After the last blessing of the Celebrant at the end of the Holy Anaphora: "And the mercies of our great God and Savior, Jesus Christ, be with you all", the Deacon recites a series of prayers (some of which we have already interpreted in the series of Homilies on the Litanies recited after the Great Entrance).
The Deacon (or the Priest) exclaims: "Having commemorated all the saints, again and again, in peace, let us pray to the Lord". Thus we call for help all the saints in order to pray again in peace: "For the precious Gifts here presented and consecrated". Not in order to sanctify the Holy Gifts, since they are already sanctified, but for them to be able to transmit sanctification to us. This is the meaning of the following prayer " That our God Who loves mankind, having accepted them… may in return send down upon us the divine grace…". We ask for the Gifts to become active in us fhrough Grace and not to become inactive, as it was in Palestine, when the omnipotent Lord could not do miracles in some cities "because of their unbelief" ( Matt. 13.58).
Having asked for the unity of the faith and for the communion of the Holy Spirit, let us commend ourselves and one another and our whole life to Christ our God. last prayer of this series of prayers is as follows: "Having asked for the unity of the faith and for the communion of the Holy Spirit, let us commend ourselves and one another and our whole life to Christ our God". This is another exhortation, before the divine Communion, which means: to hold the unity of the faith and being in constant communion with the Holy Spirit in order to dedicate our whole life to Christ.

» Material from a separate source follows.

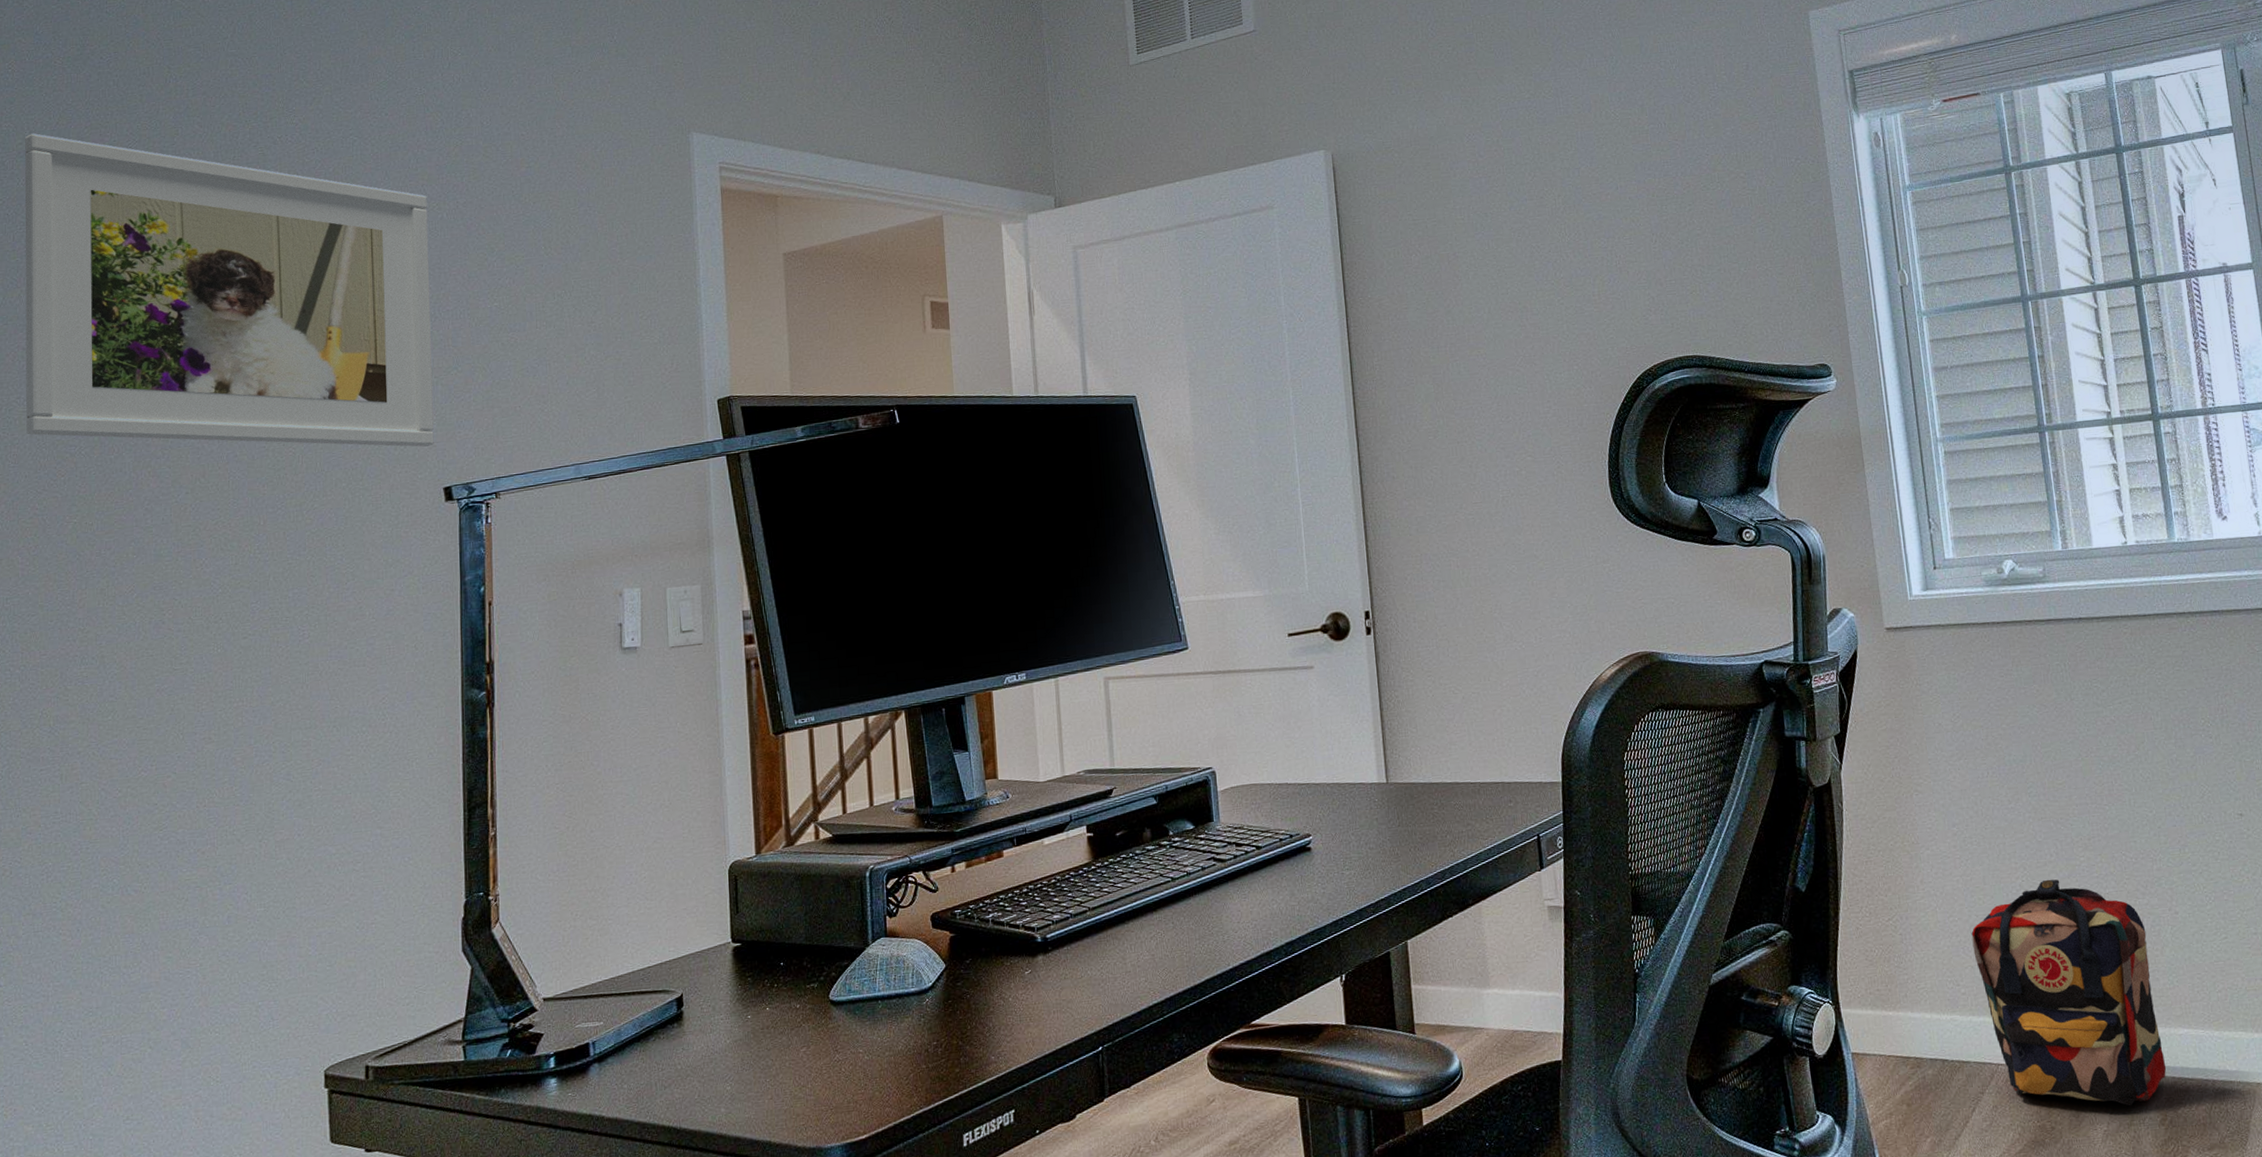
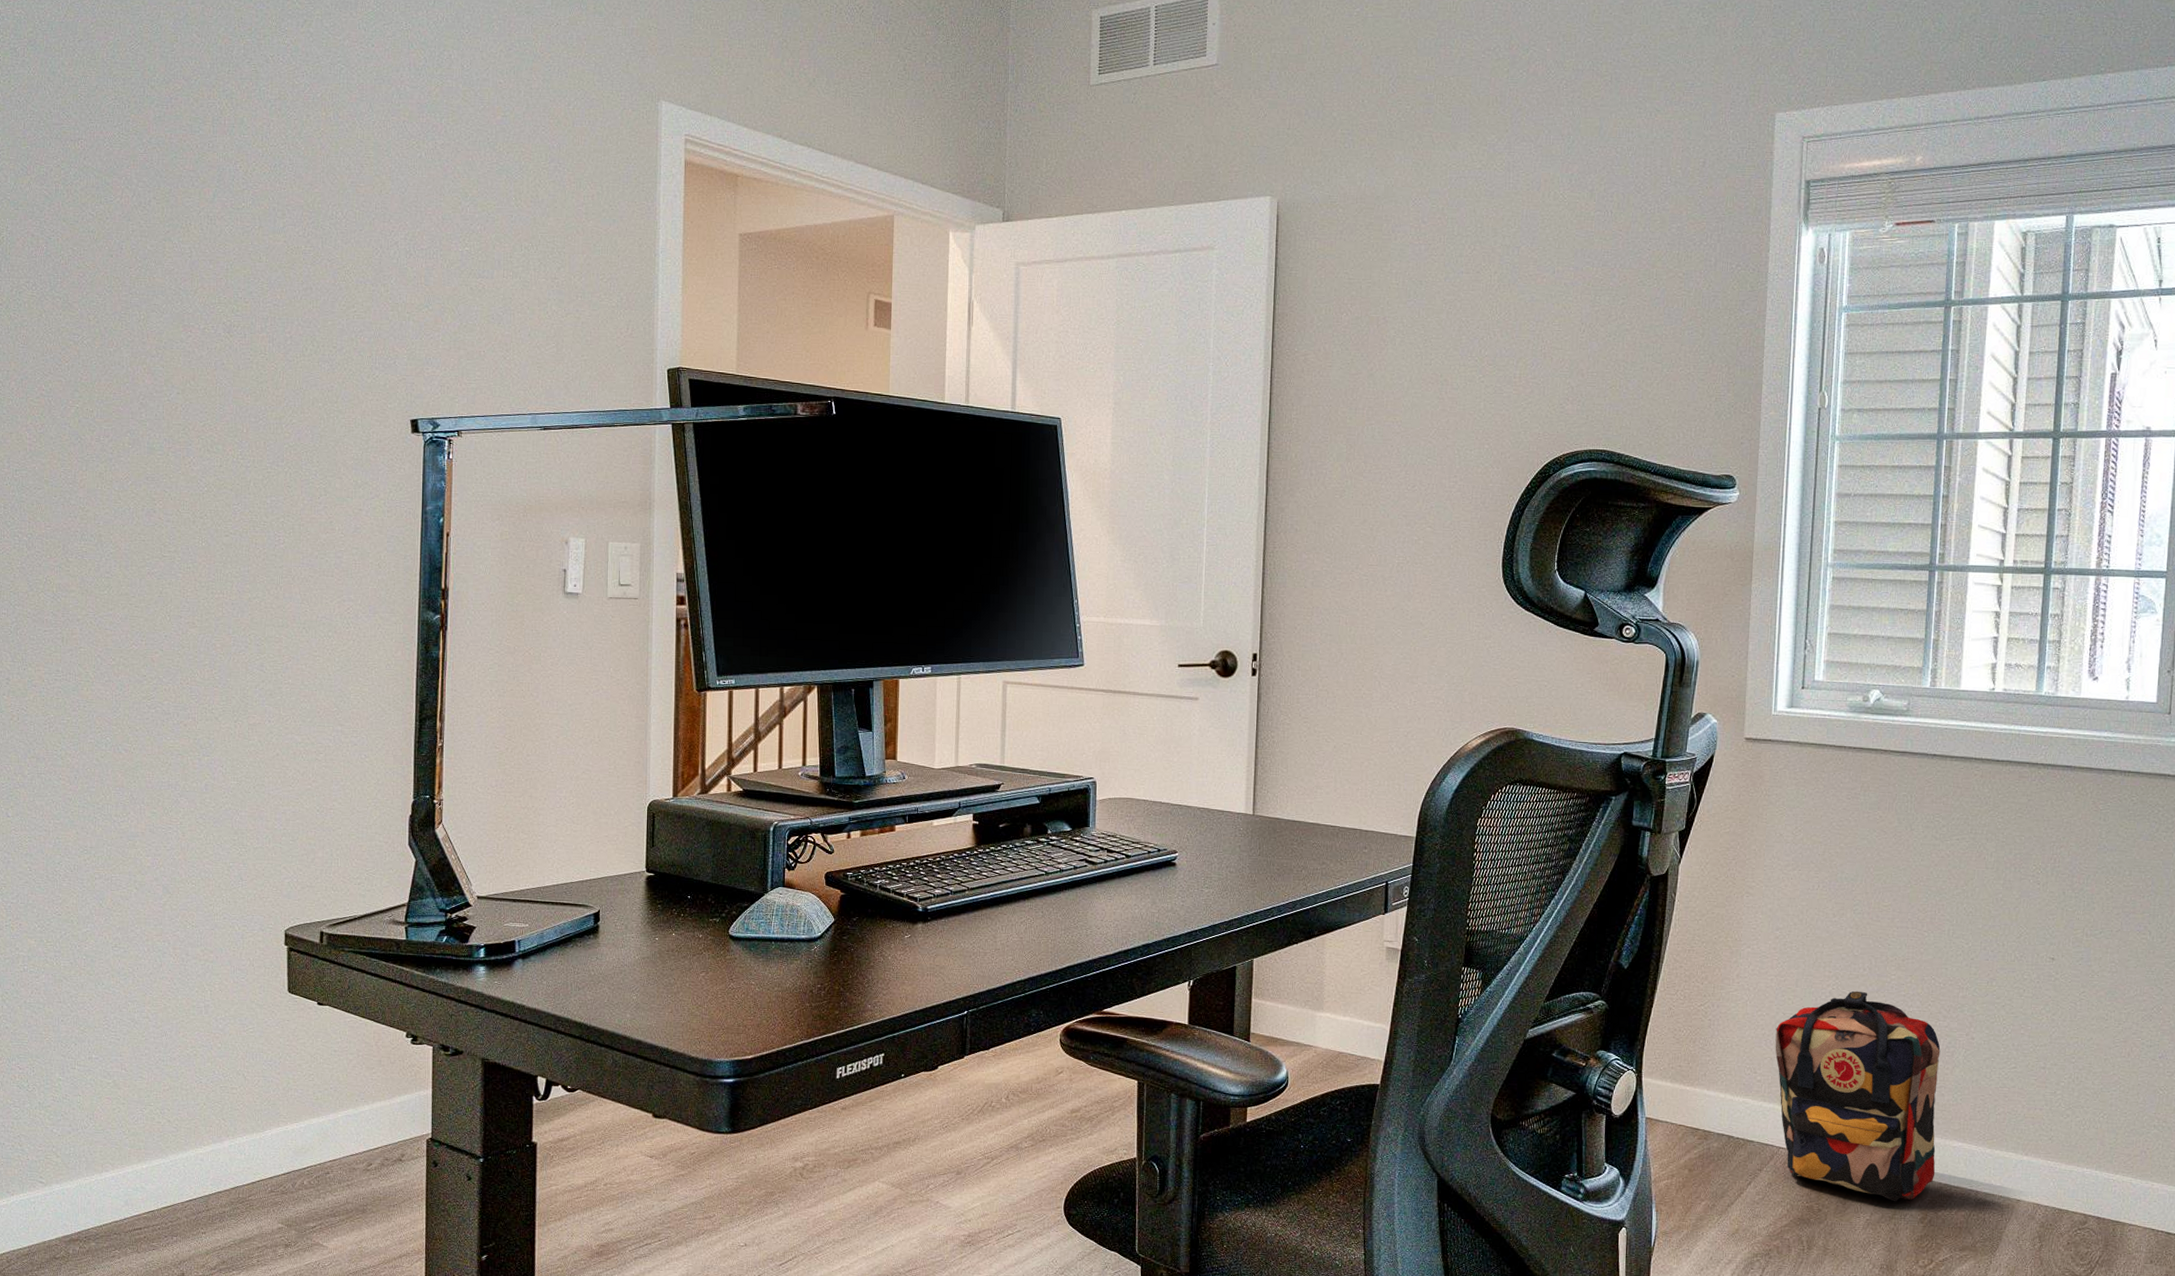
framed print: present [24,133,434,447] -> none [34,23,408,378]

We could add here that the Christian can be sure of his salvation as long as he is not carried away by the propaganda of the heretics, avoids schisms and divisions, as well as dogmatic heterodoxy and is interested in keeping the Orthodox faith intact. This ensures the communion of the Holy Spirit, which is "The Spirit of truth". And finally, our constant pursuit is, both for ourselves and for others, to entrust our daily challenges and our whole life, to the Providence of God.
It is marvelous how systematically the Church instructs the believer to prepare, as best he can, for Holy Communion. One would expect, that after so many prayers the consecrated Holy Gifts are ready to be transmitted in the form of Holy Communion to the clergy and people. But she adds three more special prayers in order to prepare us for Holy Communion, as well as the Lord’s Prayer, which the Lord himself taught us.
In the Prayer of preparation: "We entrust to You, loving Master, our whole life and hope", we confirm what we were previously promised, that is, to trust ourselves to Christ. Following this prayer, we ask the Lord to make us worthy to receive the heavenly Mysteries with a clear conscience for the remission of sins and for "the communion of the Holy Spirit, the inheritance of the Kingdom of Heaven".
At the same time, this prayer aims to teach us not to dare to address the Father of our Lord Jesus Christ as Father, if we do not live as Christ wants us to.
The prayer ends with the exclamation of the Celebrant: " And grant us, Master, with boldness and without condemnation, to dare call You, the heavenly God, Father, and to say". This remarkable wholehearted prayer is said as an exhortation to the clergy and people to recite the Lord’s Prayer, "Our Father".
It is well known that Jesus delivered this prayer to His Disciples when they asked Him to teach them how to pray. Since then, as a model of prayer of every Christian, it is used daily, not only in the common worship of the Church, but also in every other case, whenever the Christian prays.
One of the reasons why the Lord's prayer was instituted on this spot, shortly before the Holy Communion, is that one of its requests says "and give us today our daily bread". The God-fearing Fathers teach us that the Lord with the words "daily bread" means not only the food necessary for our living, but also the Holy Bread of the divine Eucharist, without which we can not have spiritual life.
After all, the other requests in the Lord’s Prayer are not unrelated to the preparation of the believer, as the divine Communion contributes contributes to the request: "deliver us from evil". Saint John Chrysostom says very vividly: "Like lions fed with fire we leave the church after Holy Communion and become fearful to the devil, to the point that he does not dare to bother us."
Another reason why we solemnly recite the Lord’s prayer before the Holy Communion - Clergy and people - is to ask God the Father to accept us as His children, and to give us the courage to dare - despite our unworthiness, our sins and transgressions - to call Him our Father. Since we are recognized as children of God the Father, at the same time we become, by grace, brothers of the Only Begotten Son of God. Thus we feel a warmer connection with Christ, of whose the Holy Body and Blood are preparing to commune. Amen.